Age & Education: The majority were men, 21-30 years old with some over 40 (36% and 45; respectively) and half with agricultural background. Others were trained as electricians, nurses and construction workers. A high school and college or a tech school degree (50% and 14%, respectively) was held by the majority of attendees. However, only 28% were proficient in English and 32% had some reading ability.
Ag Experience: Coffee, tomatoes and tobacco have been their main agriculture fieldwork experience. Livestock experience had been in general centered on equine and only two individuals stated previous experience with dairy cows either at a home business or private farm.
Figure 7. Maristela Rovai with attendees to the seminar.
The Training Program
Our collaborative proposal also includes the possibility of developing a comprehensive training program in Spanish to address not only current industry standards and best management practices in dairy farming, but also social and cultural differences.

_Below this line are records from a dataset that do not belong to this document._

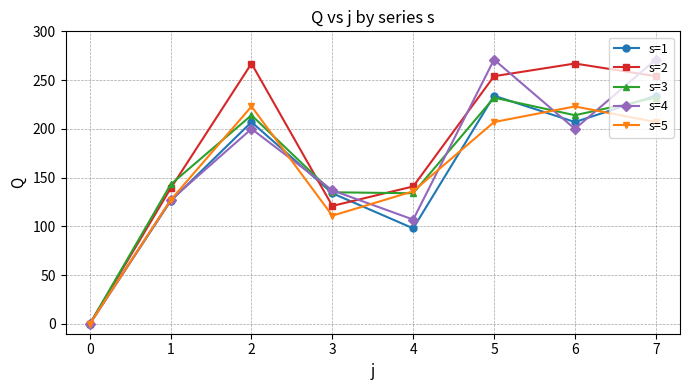

How many data points in s=5 are less than 207?

4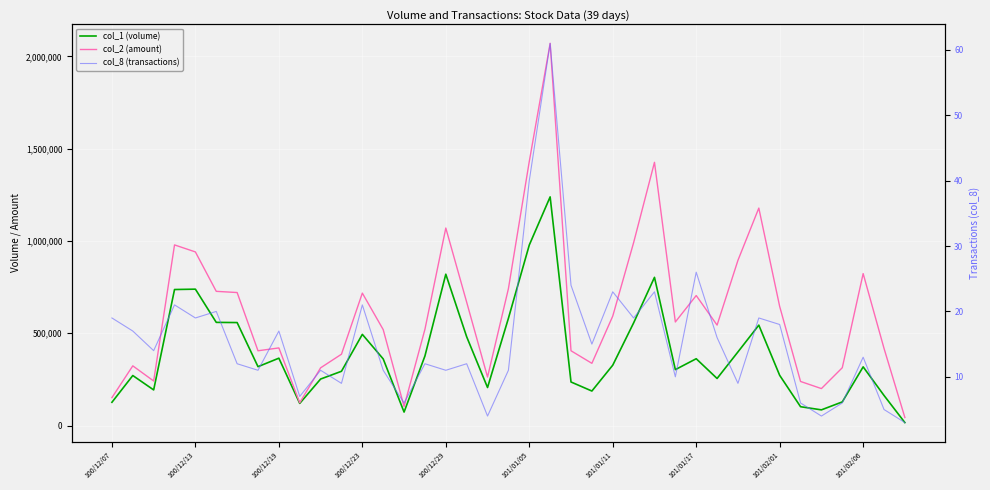

The value of col_1 (volume) at 30 is 142373. True or false?

False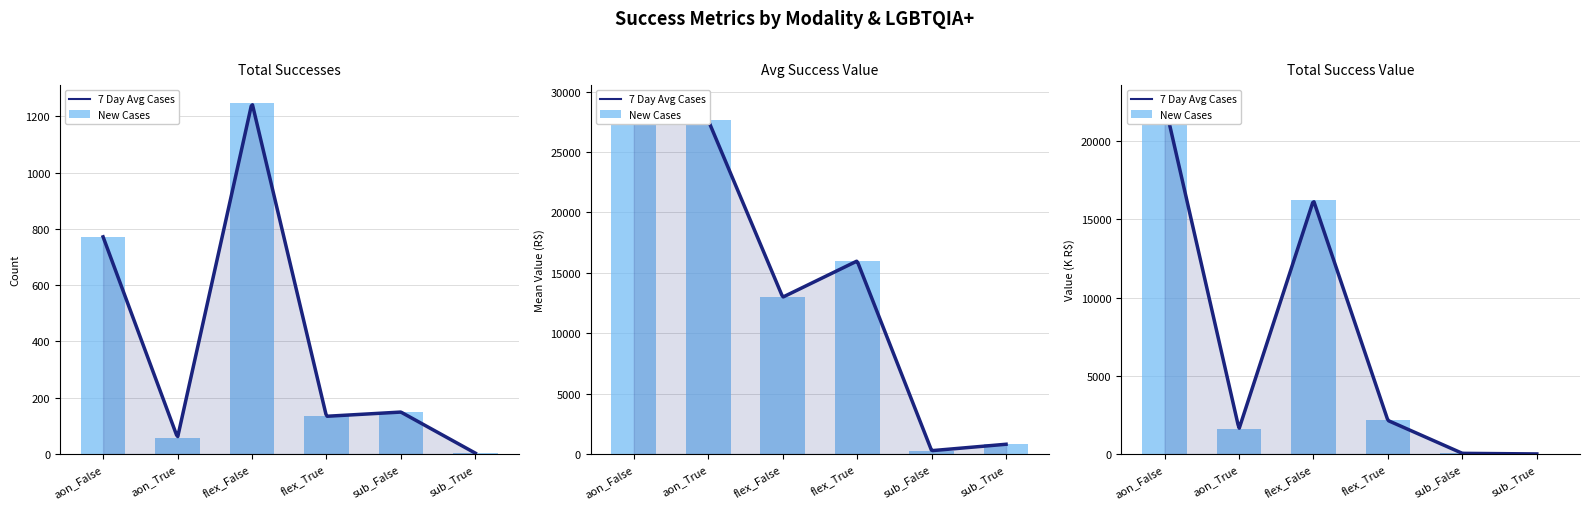

Where is media_sucesso nearest to the value 14683?

flex_True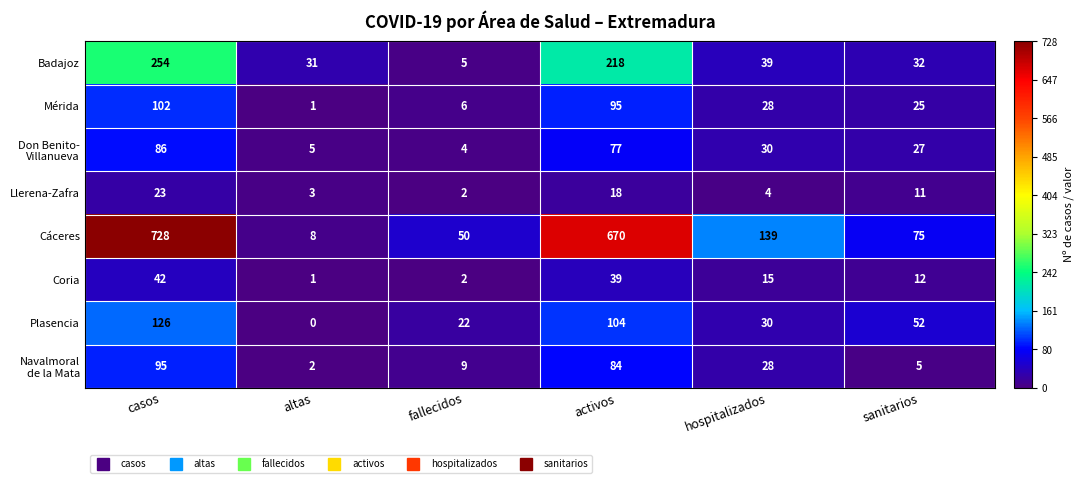

Is it true that Coria equals 39 at activos?

True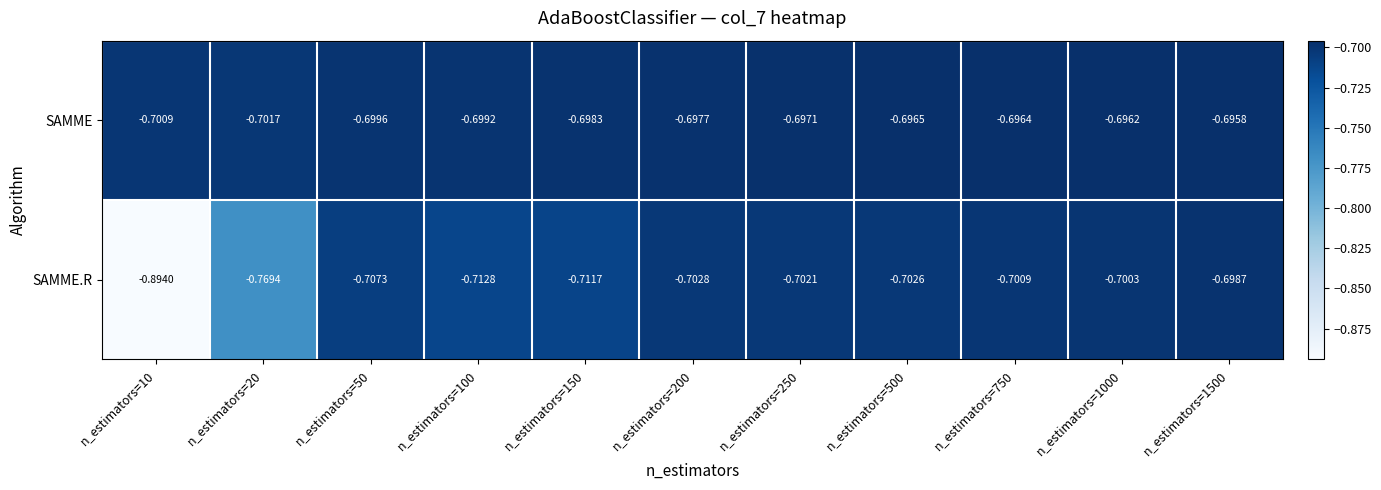

Rank the series at n_estimators=100 from highest to lowest value.

SAMME, SAMME.R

To achieve this goal we had the opportunity to meet with various organizations, such as PathStone (Mrs. Luayada Ortiz), Development area office in Mayagüez (Mrs. Inés Torres Torres) and the Extension Dairy Specialist from the University of Puerto Rico, Dr. Jaime E. Curbelo Rodriguez. Training will be developed in collaboration with Stanley Moore, Extension Educator from Michigan State University, who assisted with the activities held at the various locations in the island. A curriculum to train the candidates before being relocated to US dairies is being designed in collaboration with the University of Puerto Rico, PathStone and H1-B funds. This will assist workers in acquiring skills and competencies needed to successfully obtain employment within the US dairy industry.
We had the opportunity to visit the University Dairy Research Farm in Mayagüez together with Dr. Curbelo and Dr. Teodoro M. Ruiz from the University of Puerto Rico - Animal Science Department to discuss the possibilities of conducting the training in their facilities (Figure 8).
Figure 8. Dairy research station milking parlor with Dr. Teodoro M. Ruiz, Dr. Maristela Rovai and Dr. Jaime Curbelo.
The Hiring Process
It is important to understand that there are legal paths to follow when recruiting Puerto Ricans who currently reside in the island. It is mandatory to comply with Public Law 87 of June 22, 1962 as amended; this is a legal contract (in English and Spanish) with a series of other requirements that include a job order, job description, and a recruitment letter to Puerto Rico’s Secretary of Labor. After the contract is awarded, a job ad is advertised and the recruitment process then takes place. While the process is detailed it is completely feasible and protects both sides, the employer and the employee.
The team is available and eager to explain and assist dairy producers through Puerto Rico’s hiring process. As with all other Latino countries, Puerto Ricans are family-oriented and will continue to contribute culture diversity to South Dakota’s communities. This opportunity will be a long-term commitment for everyone; producers, dairy workers and local communities.
We would like to thank the South Dakota Community Foundation for supporting this initiative which opens new possibilities for both South Dakota and Puerto Rico.
We really appreciate the commitment and interest of everyone we met in Puerto Rico. We are really thankful to Mr. Carlos A. Román Román and Mrs. Jezenia Cruz Rodriguez along with their team from the Department of Labor in Puerto Rico for all their support and care provided before, during and after our trip to Puerto Rico. We would not have achieved our goals without their excellent team! Our most sincere appreciation.
Figure 9. From Left: Angel L. Cardona Gonzalez (Dept. of Labor in Mayagüez), Maristela Rovai (SDSU Extension), Jezenia Cruz Rodriguez (Dept. of Labor in San Juan) and Stanley Moore (MSU Extension).